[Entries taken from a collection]
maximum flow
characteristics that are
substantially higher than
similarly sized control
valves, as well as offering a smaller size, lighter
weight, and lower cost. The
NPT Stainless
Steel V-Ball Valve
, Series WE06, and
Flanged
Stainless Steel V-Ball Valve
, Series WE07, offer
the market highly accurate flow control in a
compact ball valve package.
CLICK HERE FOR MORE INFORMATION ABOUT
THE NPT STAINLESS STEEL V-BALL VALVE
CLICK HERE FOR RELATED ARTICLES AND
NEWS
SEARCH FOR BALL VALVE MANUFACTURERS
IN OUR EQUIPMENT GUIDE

§ **ACTION ITEM**: Print nothing but the lines from the one that contains "Series WE06, and" to the final line of the data, both included, exactly as they read.

§ **REPLY TO THE TASK**:
, Series WE06, and
Flanged
Stainless Steel V-Ball Valve
, Series WE07, offer
the market highly accurate flow control in a
compact ball valve package.
CLICK HERE FOR MORE INFORMATION ABOUT
THE NPT STAINLESS STEEL V-BALL VALVE
CLICK HERE FOR RELATED ARTICLES AND
NEWS
SEARCH FOR BALL VALVE MANUFACTURERS
IN OUR EQUIPMENT GUIDE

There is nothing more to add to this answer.